PASSAGE
Several new endpoints will be added to the Sidecar to provide support for Bulk Analytics. The functionality required includes creation, listing, downloading, uploading and cleaning up SSTable components; getting information about existing keyspaces, tables, schemas; getting information about the Cassandra cluster such as the state of the ring, existing Cassandra versions of the cluster.

  • replica ranges - given a keyspace, what nodes (including pending) own what ranges of tokens
  • partitioner - What partitioner is in use by the cluster
  • schema - Gets the definition of a specific table and the Replication Factor settings
  • keyspaces - Gets a list of key spaces and tables available
  • snapshot - Creates a new snapshot (to be used by the SBR)
  • clear-snapshot - remove snapshots after a SBR job is complete (best-effort)
  • list-snapshot - Lists the files associated with a snapshot
  • upload-sstable - Allows a client to upload SSTable components to a staging directory for later import into Cassandra
  • stream-sstable - Stream SSTable file bytes to the SBR (Already exists in the Sidecar - here for completeness)
  • commit-sstables - imports staged sstables (via a call to nodetool import or some new method, perhaps a write to a virtual table or direct JMX call, given shelling out to nodetool probably isn’t the best solution long-term).
  • clean-upload-session - removes staged SSTables (usually used as a best-effort cleanup in the case of a failed upload)
  • nodetool/gossipinfo - Used to detect some specific instance state information, like when a node is in bootstrap replace state. This could potentially be included in the ring endpoint as well.
  • package-versions - Gets a list of the Cassandra and Sidecar versions for the instance or a consolidated list for the entire cluster, so the CSBA library can make determinations about the version of SSTables to create/read, and detect if it is capable of interacting with the cluster.
    • this could also be implemented by using the sstable version available in gossip state, which may be a more direct source of sstable information than inferring it from the Cassandra version.
  • feature-config - allows for the operator to configure CSBA-related features, such as enabling/disabling SBR/SBW access, fixing SSTable versions to a specific, configured Cassandra version (helpful during upgrades or when the latest SBW would otherwise want to write in a newer format than it currently supports).

Additional Sidecar functionality

  • Periodic disk cleanup for staged uploads and snapshots
    • These files can consume large amounts of disk space (either unimported uploads, or snapshots where the only pointers back to sstables become the snapshot files after the live sstables are compacted)
    • Should have both “normal” expiry (with a configurable expiration time) and some sort of “emergency” cleanup based on percentage of disk available
    • This could live either in the Sidecar or become part of a disk cleanup feature in Cassandra.
  • Keyspace/Table-level access control framework for any of the above APIs that grant access to read or write to Cassandra
    • This should integrate with existing Cassandra authentication and authorization tables so there’s a single source of truth for authentication/authorization decisions.

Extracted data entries
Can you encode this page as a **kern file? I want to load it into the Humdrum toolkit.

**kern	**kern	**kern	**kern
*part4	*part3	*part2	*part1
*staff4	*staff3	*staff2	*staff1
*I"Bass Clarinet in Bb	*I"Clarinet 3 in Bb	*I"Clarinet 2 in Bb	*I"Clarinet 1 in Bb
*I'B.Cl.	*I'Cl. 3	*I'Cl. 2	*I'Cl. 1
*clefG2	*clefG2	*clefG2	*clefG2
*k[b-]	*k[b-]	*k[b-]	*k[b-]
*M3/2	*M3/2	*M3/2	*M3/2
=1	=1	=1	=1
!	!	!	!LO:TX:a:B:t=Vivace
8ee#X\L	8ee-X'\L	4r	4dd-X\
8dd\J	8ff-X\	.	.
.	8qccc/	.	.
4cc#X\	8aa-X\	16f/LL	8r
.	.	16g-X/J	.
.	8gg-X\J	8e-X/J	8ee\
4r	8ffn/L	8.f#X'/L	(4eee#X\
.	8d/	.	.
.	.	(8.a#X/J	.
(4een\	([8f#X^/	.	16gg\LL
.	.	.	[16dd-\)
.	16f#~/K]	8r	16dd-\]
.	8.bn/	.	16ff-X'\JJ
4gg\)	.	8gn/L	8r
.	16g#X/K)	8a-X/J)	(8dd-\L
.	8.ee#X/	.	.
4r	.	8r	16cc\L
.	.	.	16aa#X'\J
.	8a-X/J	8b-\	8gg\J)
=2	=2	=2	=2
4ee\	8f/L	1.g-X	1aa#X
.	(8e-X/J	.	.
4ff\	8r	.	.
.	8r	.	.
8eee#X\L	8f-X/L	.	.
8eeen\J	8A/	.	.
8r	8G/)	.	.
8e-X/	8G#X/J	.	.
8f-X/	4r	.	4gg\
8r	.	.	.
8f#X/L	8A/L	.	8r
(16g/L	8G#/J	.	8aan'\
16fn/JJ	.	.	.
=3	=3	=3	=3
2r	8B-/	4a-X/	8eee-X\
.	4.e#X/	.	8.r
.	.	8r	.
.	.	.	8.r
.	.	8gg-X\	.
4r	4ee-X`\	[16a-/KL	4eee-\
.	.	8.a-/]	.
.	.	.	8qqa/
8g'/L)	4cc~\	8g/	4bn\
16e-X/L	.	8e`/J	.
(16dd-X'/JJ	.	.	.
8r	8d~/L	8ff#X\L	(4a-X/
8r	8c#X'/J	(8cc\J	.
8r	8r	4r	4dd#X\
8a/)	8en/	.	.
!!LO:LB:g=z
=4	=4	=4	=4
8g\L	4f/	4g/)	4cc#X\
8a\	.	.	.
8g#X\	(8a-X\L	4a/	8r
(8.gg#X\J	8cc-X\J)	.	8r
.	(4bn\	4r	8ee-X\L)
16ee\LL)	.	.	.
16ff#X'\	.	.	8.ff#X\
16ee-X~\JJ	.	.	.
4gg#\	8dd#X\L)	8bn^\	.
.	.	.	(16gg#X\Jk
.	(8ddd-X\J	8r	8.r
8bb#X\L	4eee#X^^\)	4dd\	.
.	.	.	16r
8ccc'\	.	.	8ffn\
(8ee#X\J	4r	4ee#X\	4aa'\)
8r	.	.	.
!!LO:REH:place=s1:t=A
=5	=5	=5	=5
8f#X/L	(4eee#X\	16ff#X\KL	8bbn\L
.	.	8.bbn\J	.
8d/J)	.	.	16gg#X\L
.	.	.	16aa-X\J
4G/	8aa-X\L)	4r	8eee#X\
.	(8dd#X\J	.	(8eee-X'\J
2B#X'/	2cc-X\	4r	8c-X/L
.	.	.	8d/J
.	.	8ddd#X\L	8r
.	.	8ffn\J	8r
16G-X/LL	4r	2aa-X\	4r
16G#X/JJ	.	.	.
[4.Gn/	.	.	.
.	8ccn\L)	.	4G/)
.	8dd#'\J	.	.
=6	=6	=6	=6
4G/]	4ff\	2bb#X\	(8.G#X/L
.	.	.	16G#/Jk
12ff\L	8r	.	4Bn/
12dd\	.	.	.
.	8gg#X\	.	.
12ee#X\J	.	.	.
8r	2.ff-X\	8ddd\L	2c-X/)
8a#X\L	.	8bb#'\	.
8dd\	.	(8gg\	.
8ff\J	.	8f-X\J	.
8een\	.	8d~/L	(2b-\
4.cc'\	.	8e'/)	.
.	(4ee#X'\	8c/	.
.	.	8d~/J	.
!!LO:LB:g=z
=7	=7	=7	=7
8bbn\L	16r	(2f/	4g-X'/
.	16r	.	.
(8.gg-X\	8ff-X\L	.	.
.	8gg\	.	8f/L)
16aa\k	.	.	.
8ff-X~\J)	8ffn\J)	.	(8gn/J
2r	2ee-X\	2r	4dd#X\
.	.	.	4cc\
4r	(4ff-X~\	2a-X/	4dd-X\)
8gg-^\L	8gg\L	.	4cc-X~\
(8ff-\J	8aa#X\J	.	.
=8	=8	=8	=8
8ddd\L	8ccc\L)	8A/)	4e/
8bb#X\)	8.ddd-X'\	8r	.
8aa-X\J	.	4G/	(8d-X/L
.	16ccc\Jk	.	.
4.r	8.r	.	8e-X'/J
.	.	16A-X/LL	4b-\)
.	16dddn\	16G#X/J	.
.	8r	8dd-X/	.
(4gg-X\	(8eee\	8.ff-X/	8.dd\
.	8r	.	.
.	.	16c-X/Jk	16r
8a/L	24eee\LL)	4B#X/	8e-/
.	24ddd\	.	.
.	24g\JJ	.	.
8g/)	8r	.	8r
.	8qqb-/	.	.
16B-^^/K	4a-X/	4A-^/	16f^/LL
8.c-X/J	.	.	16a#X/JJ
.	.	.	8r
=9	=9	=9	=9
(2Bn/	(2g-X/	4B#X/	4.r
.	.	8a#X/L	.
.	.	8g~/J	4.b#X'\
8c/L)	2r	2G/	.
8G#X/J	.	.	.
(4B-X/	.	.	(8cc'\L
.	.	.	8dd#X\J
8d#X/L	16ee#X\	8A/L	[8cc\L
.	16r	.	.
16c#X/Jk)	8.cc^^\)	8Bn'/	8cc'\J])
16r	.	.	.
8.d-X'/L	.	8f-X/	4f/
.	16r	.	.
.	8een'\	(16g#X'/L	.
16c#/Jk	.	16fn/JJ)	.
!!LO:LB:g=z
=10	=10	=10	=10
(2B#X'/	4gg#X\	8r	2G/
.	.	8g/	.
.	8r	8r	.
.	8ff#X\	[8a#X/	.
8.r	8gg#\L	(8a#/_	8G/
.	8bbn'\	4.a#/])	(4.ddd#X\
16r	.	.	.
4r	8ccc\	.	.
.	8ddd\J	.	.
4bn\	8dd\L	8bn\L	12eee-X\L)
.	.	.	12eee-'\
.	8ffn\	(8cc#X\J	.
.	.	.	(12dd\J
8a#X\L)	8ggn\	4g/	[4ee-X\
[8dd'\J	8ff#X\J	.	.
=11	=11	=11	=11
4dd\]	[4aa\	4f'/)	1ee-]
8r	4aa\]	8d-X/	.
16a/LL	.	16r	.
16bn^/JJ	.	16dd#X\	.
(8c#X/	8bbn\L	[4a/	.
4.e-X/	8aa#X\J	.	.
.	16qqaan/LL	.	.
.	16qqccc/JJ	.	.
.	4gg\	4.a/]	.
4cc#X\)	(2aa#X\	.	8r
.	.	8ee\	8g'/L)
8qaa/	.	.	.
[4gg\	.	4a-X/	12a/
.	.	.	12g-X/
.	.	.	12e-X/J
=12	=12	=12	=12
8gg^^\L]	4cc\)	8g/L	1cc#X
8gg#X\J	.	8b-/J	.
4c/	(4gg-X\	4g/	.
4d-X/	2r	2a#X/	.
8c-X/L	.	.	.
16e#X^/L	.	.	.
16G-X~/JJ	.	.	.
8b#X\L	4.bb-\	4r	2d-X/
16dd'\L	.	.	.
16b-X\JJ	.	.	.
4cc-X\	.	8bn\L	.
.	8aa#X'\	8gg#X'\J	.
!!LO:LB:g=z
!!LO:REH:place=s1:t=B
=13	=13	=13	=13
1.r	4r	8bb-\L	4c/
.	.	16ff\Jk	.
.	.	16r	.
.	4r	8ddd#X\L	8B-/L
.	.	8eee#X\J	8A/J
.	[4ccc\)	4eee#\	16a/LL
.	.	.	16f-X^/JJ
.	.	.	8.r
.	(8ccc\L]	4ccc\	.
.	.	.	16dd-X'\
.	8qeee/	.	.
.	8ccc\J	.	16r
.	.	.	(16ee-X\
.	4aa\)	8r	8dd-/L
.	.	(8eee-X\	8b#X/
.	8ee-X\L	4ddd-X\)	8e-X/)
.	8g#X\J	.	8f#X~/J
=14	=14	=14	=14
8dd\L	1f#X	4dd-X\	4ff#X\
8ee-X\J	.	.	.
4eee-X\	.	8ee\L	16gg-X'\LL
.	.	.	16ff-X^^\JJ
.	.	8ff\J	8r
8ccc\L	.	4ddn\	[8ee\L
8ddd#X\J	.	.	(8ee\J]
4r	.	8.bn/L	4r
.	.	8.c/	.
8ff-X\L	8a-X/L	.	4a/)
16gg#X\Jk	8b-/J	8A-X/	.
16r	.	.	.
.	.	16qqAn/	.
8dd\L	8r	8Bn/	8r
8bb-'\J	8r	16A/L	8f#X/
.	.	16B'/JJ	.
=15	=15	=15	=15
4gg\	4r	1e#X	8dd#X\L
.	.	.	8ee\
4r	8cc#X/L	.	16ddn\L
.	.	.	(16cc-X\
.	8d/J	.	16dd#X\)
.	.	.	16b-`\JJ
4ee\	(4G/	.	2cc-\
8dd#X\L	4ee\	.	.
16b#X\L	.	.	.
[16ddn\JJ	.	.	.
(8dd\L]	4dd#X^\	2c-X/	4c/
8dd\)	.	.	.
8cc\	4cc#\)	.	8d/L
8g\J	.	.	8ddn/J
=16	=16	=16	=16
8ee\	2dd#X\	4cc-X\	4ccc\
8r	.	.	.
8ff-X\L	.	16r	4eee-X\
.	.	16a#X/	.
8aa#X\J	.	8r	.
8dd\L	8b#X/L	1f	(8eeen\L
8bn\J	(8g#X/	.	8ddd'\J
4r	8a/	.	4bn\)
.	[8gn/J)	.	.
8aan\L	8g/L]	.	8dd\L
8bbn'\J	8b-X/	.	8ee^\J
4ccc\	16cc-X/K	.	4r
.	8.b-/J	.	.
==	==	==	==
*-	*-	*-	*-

COMPLETE THE FOLLOWING
1. In the Sidecar passage, what does the clear-snapshot endpoint do?
2. Please pull out every line of the entries that contains the string "kern".

THE RESPONSES
1. It removes snapshots after an SBR job is complete, on a best-effort basis.

2.
Can you encode this page as a **kern file? I want to load it into the Humdrum toolkit.
**kern	**kern	**kern	**kern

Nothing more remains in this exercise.